Do this → Extract the following lines and reproduce each one verbatim, in its original order.

▬▬▬

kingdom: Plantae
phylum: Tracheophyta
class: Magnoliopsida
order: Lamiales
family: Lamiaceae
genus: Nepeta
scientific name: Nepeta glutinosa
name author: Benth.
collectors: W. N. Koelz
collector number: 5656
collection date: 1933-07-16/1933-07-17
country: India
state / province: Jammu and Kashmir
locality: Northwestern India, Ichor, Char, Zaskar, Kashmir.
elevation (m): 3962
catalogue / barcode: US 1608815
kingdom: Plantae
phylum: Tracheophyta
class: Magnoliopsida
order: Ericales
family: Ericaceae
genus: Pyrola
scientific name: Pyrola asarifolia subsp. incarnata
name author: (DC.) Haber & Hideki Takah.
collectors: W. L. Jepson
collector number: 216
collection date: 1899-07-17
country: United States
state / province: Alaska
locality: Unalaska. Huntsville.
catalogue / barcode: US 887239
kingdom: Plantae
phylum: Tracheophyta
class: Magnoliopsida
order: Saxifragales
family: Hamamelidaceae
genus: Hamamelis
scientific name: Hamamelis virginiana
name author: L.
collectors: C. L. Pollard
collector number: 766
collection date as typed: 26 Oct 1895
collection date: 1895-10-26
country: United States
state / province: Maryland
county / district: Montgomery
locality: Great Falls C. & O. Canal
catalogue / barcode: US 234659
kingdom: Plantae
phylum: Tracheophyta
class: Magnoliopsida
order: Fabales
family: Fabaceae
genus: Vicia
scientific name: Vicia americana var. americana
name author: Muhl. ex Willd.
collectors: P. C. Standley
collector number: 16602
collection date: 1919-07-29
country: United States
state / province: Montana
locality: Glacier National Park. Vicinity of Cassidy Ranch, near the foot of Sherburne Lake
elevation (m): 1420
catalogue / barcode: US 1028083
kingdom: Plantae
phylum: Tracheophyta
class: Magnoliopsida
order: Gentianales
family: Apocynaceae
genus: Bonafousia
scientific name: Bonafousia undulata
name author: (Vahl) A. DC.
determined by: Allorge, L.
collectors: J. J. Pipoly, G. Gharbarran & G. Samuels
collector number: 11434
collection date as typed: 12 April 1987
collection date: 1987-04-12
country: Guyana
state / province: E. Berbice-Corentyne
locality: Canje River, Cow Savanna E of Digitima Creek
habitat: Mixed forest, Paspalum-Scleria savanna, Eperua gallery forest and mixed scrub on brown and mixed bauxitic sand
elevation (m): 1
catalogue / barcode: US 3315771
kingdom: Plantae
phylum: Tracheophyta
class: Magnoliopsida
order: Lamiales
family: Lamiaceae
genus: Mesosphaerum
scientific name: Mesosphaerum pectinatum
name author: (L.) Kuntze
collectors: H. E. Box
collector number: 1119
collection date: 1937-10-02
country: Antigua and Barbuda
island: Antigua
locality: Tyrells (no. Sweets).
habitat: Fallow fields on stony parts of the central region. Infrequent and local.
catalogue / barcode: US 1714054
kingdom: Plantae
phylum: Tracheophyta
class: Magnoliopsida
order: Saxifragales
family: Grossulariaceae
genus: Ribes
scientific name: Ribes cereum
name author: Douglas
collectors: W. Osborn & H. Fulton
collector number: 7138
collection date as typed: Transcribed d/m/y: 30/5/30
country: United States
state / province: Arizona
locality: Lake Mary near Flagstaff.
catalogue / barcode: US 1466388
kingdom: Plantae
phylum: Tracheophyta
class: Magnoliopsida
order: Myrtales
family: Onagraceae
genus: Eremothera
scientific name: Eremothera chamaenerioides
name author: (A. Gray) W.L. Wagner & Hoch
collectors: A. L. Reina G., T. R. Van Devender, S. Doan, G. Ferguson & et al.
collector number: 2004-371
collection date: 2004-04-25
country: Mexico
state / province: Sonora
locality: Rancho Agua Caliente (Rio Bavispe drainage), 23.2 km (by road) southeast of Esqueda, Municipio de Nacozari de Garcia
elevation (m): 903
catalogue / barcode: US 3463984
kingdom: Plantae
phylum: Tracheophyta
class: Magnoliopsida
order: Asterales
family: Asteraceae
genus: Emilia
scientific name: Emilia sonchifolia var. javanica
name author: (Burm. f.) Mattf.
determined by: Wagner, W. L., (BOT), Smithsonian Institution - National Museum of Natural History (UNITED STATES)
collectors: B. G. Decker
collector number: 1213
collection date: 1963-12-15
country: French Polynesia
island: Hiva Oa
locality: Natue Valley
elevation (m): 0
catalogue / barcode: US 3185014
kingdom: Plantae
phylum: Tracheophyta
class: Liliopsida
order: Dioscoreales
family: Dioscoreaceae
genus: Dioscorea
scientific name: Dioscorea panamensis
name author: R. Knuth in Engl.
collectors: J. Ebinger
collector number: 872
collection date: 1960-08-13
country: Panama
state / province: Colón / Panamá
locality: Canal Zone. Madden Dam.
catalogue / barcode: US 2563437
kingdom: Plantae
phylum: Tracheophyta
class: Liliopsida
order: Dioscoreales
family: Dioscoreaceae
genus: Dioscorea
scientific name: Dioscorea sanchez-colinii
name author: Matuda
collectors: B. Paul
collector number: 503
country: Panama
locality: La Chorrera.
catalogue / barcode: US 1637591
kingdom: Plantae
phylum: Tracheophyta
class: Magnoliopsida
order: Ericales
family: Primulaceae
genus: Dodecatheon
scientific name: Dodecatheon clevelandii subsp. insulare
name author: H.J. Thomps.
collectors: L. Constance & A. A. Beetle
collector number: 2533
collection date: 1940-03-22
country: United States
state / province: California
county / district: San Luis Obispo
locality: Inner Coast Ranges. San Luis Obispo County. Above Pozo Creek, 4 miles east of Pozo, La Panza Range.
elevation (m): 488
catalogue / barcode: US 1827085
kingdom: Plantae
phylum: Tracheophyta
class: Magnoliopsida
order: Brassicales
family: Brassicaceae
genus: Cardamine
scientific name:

▬▬▬

Task answer →
kingdom: Plantae
phylum: Tracheophyta
class: Magnoliopsida
order: Lamiales
family: Lamiaceae
genus: Nepeta
scientific name: Nepeta glutinosa
name author: Benth.
collectors: W. N. Koelz
collector number: 5656
collection date: 1933-07-16/1933-07-17
country: India
state / province: Jammu and Kashmir
locality: Northwestern India, Ichor, Char, Zaskar, Kashmir.
elevation (m): 3962
catalogue / barcode: US 1608815
kingdom: Plantae
phylum: Tracheophyta
class: Magnoliopsida
order: Ericales
family: Ericaceae
genus: Pyrola
scientific name: Pyrola asarifolia subsp. incarnata
name author: (DC.) Haber & Hideki Takah.
collectors: W. L. Jepson
collector number: 216
collection date: 1899-07-17
country: United States
state / province: Alaska
locality: Unalaska. Huntsville.
catalogue / barcode: US 887239
kingdom: Plantae
phylum: Tracheophyta
class: Magnoliopsida
order: Saxifragales
family: Hamamelidaceae
genus: Hamamelis
scientific name: Hamamelis virginiana
name author: L.
collectors: C. L. Pollard
collector number: 766
collection date as typed: 26 Oct 1895
collection date: 1895-10-26
country: United States
state / province: Maryland
county / district: Montgomery
locality: Great Falls C. & O. Canal
catalogue / barcode: US 234659
kingdom: Plantae
phylum: Tracheophyta
class: Magnoliopsida
order: Fabales
family: Fabaceae
genus: Vicia
scientific name: Vicia americana var. americana
name author: Muhl. ex Willd.
collectors: P. C. Standley
collector number: 16602
collection date: 1919-07-29
country: United States
state / province: Montana
locality: Glacier National Park. Vicinity of Cassidy Ranch, near the foot of Sherburne Lake
elevation (m): 1420
catalogue / barcode: US 1028083
kingdom: Plantae
phylum: Tracheophyta
class: Magnoliopsida
order: Gentianales
family: Apocynaceae
genus: Bonafousia
scientific name: Bonafousia undulata
name author: (Vahl) A. DC.
determined by: Allorge, L.
collectors: J. J. Pipoly, G. Gharbarran & G. Samuels
collector number: 11434
collection date as typed: 12 April 1987
collection date: 1987-04-12
country: Guyana
state / province: E. Berbice-Corentyne
locality: Canje River, Cow Savanna E of Digitima Creek
habitat: Mixed forest, Paspalum-Scleria savanna, Eperua gallery forest and mixed scrub on brown and mixed bauxitic sand
elevation (m): 1
catalogue / barcode: US 3315771
kingdom: Plantae
phylum: Tracheophyta
class: Magnoliopsida
order: Lamiales
family: Lamiaceae
genus: Mesosphaerum
scientific name: Mesosphaerum pectinatum
name author: (L.) Kuntze
collectors: H. E. Box
collector number: 1119
collection date: 1937-10-02
country: Antigua and Barbuda
island: Antigua
locality: Tyrells (no. Sweets).
habitat: Fallow fields on stony parts of the central region. Infrequent and local.
catalogue / barcode: US 1714054
kingdom: Plantae
phylum: Tracheophyta
class: Magnoliopsida
order: Saxifragales
family: Grossulariaceae
genus: Ribes
scientific name: Ribes cereum
name author: Douglas
collectors: W. Osborn & H. Fulton
collector number: 7138
collection date as typed: Transcribed d/m/y: 30/5/30
country: United States
state / province: Arizona
locality: Lake Mary near Flagstaff.
catalogue / barcode: US 1466388
kingdom: Plantae
phylum: Tracheophyta
class: Magnoliopsida
order: Myrtales
family: Onagraceae
genus: Eremothera
scientific name: Eremothera chamaenerioides
name author: (A. Gray) W.L. Wagner & Hoch
collectors: A. L. Reina G., T. R. Van Devender, S. Doan, G. Ferguson & et al.
collector number: 2004-371
collection date: 2004-04-25
country: Mexico
state / province: Sonora
locality: Rancho Agua Caliente (Rio Bavispe drainage), 23.2 km (by road) southeast of Esqueda, Municipio de Nacozari de Garcia
elevation (m): 903
catalogue / barcode: US 3463984
kingdom: Plantae
phylum: Tracheophyta
class: Magnoliopsida
order: Asterales
family: Asteraceae
genus: Emilia
scientific name: Emilia sonchifolia var. javanica
name author: (Burm. f.) Mattf.
determined by: Wagner, W. L., (BOT), Smithsonian Institution - National Museum of Natural History (UNITED STATES)
collectors: B. G. Decker
collector number: 1213
collection date: 1963-12-15
country: French Polynesia
island: Hiva Oa
locality: Natue Valley
elevation (m): 0
catalogue / barcode: US 3185014
kingdom: Plantae
phylum: Tracheophyta
class: Liliopsida
order: Dioscoreales
family: Dioscoreaceae
genus: Dioscorea
scientific name: Dioscorea panamensis
name author: R. Knuth in Engl.
collectors: J. Ebinger
collector number: 872
collection date: 1960-08-13
country: Panama
state / province: Colón / Panamá
locality: Canal Zone. Madden Dam.
catalogue / barcode: US 2563437
kingdom: Plantae
phylum: Tracheophyta
class: Liliopsida
order: Dioscoreales
family: Dioscoreaceae
genus: Dioscorea
scientific name: Dioscorea sanchez-colinii
name author: Matuda
collectors: B. Paul
collector number: 503
country: Panama
locality: La Chorrera.
catalogue / barcode: US 1637591
kingdom: Plantae
phylum: Tracheophyta
class: Magnoliopsida
order: Ericales
family: Primulaceae
genus: Dodecatheon
scientific name: Dodecatheon clevelandii subsp. insulare
name author: H.J. Thomps.
collectors: L. Constance & A. A. Beetle
collector number: 2533
collection date: 1940-03-22
country: United States
state / province: California
county / district: San Luis Obispo
locality: Inner Coast Ranges. San Luis Obispo County. Above Pozo Creek, 4 miles east of Pozo, La Panza Range.
elevation (m): 488
catalogue / barcode: US 1827085
kingdom: Plantae
phylum: Tracheophyta
class: Magnoliopsida
order: Brassicales
family: Brassicaceae
genus: Cardamine
scientific name:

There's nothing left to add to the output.